Many of these workers are from developing Southeast Asian countries such as India and Pakistan, and contribute greatly to their home country’s economy in the form of remittances, i.e sending money back home. Those who are facing unemployment or salary cuts are eager to be repatriated, especially since in many Gulf countries visas, rent, and even phone lines are linked to jobs, and expats have little to no social safety nets to fall back on.

Panicked” Indians applying to go back home crashed the Dubai aviation ministry’s website for applications in the process. The consulate says it has received around 200,000 applications for repatriation of expats from as many as 12 countries.

For some, closing businesses are forcing them to go home. For others, the cost of education is the major concern. The Emirates group, Uber’s Middle Eastern counterpart Careem, and hotels are some of the few major employers considering laying off large portions of their staff or reducing salaries.

Dubai has been one of the hardest hit, as expats form an estimated 92% of the population. Dubai based movers estimate that they’re getting up to seven calls a day to ship belongings abroad.
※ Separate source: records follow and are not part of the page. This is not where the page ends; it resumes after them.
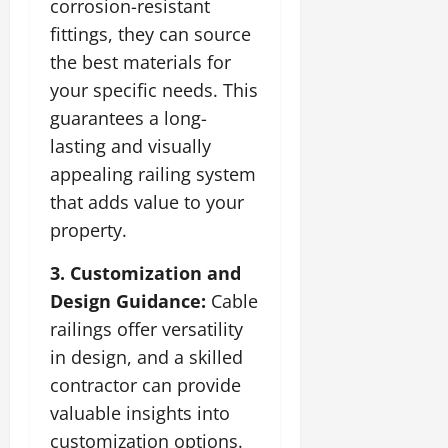
corrosion-resistant
fittings, they can source
the best materials for
your specific needs. This
guarantees a long-
lasting and visually
appealing railing system
that adds value to your
property.
3. Customization and
Design Guidance:
Cable
railings offer versatility
in design, and a skilled
contractor can provide
valuable insights into
customization options.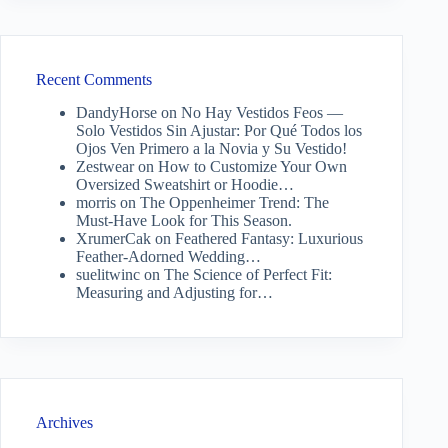
Recent Comments
DandyHorse
on
No Hay Vestidos Feos —
Solo Vestidos Sin Ajustar: Por Qué Todos los
Ojos Ven Primero a la Novia y Su Vestido!
Zestwear
on
How to Customize Your Own
Oversized Sweatshirt or Hoodie…
morris
on
The Oppenheimer Trend: The
Must-Have Look for This Season.
XrumerCak
on
Feathered Fantasy: Luxurious
Feather-Adorned Wedding…
suelitwinc
on
The Science of Perfect Fit:
Measuring and Adjusting for…
Archives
It is extremely hard to gain permanent resident status in countries such as the UAE, and the costs of living and education are quite high and often provided by employers, which has made leaving the only option left for many laid-off workers across all fields.

The UAE has tried to offset the damage by granting automatic extensions to expiring work permits, waiving of work permit fees and fines, and providing interest-free loans and repayment breaks.

Meanwhile, governments in Kuwait and Oman are trying to mould the exodus into an opportunity to boost local employment. On the other hand, the Saudi Arabian government has been criticised for not taking enough measures to protect the local workforce.

While the Gulf countries have been trying to decrease their dependence on oil wealth and foreign workforce, it is not something that can be accomplished soon, especially given the great dependence of the Gulf economies on both those factors.

There is still too unavoidable a gap between the current skill of local workers and the training needed to compete with foreign professionals, making it hard to simply employ domestic workers in place of foreign ones. The pandemic, however, might not leave much of a choice.